# Texte étudié

=====

Grâce à Marie Alison, la chargée de mission culture et directrice du Théâtre du Rempart, la ville a pris en charge l’accueil des différents artistes dans trois lieux privilégiés : la bibliothèque municipale, le Théâtre du Rempart et l’ancien tribunal. Trois endroits, trois ambiances avec du close-up (le samedi après-midi), un gala (le samedi soir) et une conférence le dimanche après-midi. C’est une situation rarissime et idéale pour les Souchet, programmateurs de l’événement, que d’être soutenue par une municipalité et de ne pas être obligés de louer une salle avec toutes les incertitudes (finance et fréquentation) que cela comporte.
Malgré un taux de fréquentation en berne des salles de spectacle depuis septembre, cette année marque le retour du public avec un beau succès, remplissant à chaque représentation la jauge maximale, démontrant que la magie attire un public familial et multigénérationnel.
CLOSE-UP
Pendant deux heures, le public va déambuler dans les différentes pièces et entre les livres pour découvrir trois univers de la magie de proximité avec François Normag, Anaël Meunier et Gérard Souchet.

=====

# À compléter
a) Résumez le texte étudié en deux phrases.
b) Recopiez mot pour mot le passage du texte étudié situé entre « Grâce à Marie » et « que cela comporte. », ces deux bornes comprises.
Les lignes n'interviennent en rien dans ce travail.

=====

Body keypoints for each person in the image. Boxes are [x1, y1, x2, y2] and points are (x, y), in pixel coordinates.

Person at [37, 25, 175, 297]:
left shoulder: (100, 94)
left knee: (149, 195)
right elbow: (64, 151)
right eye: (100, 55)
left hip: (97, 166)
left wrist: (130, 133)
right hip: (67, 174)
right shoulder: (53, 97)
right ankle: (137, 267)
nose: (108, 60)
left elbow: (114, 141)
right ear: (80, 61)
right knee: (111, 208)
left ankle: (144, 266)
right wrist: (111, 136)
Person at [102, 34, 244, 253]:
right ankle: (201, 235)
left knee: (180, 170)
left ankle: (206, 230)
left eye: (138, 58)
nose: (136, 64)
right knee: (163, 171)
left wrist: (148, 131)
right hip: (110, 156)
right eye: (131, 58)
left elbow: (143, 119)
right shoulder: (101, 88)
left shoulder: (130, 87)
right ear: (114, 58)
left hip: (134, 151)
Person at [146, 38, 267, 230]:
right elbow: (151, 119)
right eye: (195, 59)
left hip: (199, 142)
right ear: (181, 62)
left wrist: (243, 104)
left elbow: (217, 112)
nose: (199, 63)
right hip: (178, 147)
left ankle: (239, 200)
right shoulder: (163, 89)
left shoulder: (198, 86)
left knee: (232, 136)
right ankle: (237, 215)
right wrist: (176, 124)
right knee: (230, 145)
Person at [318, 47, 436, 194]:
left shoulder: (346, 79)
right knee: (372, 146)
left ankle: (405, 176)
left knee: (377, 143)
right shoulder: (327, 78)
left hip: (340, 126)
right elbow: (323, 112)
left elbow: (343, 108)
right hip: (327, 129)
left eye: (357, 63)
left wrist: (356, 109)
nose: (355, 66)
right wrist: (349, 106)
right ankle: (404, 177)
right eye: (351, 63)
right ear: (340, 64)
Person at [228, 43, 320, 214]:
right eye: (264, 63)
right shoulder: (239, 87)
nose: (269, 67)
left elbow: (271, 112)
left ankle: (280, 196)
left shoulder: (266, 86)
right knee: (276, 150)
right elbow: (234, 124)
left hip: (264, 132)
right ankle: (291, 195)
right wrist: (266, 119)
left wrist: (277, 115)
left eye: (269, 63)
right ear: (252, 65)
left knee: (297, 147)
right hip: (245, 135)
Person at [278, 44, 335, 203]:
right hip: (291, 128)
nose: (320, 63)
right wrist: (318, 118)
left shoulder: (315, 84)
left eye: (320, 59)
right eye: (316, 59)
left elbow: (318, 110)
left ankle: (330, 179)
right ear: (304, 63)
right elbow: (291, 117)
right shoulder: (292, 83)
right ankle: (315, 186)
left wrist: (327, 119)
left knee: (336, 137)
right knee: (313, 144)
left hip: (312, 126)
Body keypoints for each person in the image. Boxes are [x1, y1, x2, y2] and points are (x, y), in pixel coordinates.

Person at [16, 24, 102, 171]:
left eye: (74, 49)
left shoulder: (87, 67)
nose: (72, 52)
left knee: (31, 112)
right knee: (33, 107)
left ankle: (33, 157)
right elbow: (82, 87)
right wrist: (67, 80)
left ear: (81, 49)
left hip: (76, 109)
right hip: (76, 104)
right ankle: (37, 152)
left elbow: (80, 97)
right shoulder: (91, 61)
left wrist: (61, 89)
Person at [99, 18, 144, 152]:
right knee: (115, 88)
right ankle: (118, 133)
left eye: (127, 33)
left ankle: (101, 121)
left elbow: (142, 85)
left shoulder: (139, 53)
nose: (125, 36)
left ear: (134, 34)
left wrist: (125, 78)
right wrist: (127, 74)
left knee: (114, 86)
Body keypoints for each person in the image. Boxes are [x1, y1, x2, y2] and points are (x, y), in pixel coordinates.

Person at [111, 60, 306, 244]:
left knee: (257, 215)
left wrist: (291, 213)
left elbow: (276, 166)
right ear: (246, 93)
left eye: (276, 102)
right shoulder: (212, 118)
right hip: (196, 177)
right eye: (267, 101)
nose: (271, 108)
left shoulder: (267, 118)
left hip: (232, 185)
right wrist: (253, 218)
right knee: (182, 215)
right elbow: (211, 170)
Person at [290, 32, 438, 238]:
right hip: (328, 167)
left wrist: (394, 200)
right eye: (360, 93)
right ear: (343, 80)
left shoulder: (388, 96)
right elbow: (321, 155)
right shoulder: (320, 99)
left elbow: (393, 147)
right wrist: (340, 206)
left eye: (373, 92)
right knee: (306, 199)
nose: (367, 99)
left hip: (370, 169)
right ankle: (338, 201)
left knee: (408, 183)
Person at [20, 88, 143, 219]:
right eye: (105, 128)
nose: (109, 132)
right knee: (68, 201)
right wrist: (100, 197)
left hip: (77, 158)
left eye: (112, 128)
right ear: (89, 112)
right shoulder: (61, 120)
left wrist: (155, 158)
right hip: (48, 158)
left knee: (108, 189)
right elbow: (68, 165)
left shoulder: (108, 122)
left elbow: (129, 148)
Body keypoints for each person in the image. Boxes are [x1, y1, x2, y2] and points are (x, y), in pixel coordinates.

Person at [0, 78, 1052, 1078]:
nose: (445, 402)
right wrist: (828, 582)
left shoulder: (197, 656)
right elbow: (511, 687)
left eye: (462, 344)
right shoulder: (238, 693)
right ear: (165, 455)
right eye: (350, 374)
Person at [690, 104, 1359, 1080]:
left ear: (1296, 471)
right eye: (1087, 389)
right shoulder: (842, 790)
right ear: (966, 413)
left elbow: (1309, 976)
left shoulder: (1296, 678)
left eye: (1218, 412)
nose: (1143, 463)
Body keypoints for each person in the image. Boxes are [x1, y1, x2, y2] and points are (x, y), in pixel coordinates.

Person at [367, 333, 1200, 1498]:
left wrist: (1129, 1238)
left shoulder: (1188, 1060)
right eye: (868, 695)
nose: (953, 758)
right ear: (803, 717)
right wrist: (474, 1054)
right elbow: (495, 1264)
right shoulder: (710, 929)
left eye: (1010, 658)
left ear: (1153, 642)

=====

# Résultats
a) Grâce à Marie Alison, la ville accueille les artistes dans trois lieux (la bibliothèque municipale, le Théâtre du Rempart et l'ancien tribunal) pour du close-up, un gala et une conférence, ce qui évite aux Souchet, programmateurs de l'événement, de louer une salle. Malgré une fréquentation des salles de spectacle en berne depuis septembre, le public revient cette année et remplit chaque représentation, ce qui montre que la magie attire un public familial et multigénérationnel.

b)
Grâce à Marie Alison, la chargée de mission culture et directrice du Théâtre du Rempart, la ville a pris en charge l’accueil des différents artistes dans trois lieux privilégiés : la bibliothèque municipale, le Théâtre du Rempart et l’ancien tribunal. Trois endroits, trois ambiances avec du close-up (le samedi après-midi), un gala (le samedi soir) et une conférence le dimanche après-midi. C’est une situation rarissime et idéale pour les Souchet, programmateurs de l’événement, que d’être soutenue par une municipalité et de ne pas être obligés de louer une salle avec toutes les incertitudes (finance et fréquentation) que cela comporte.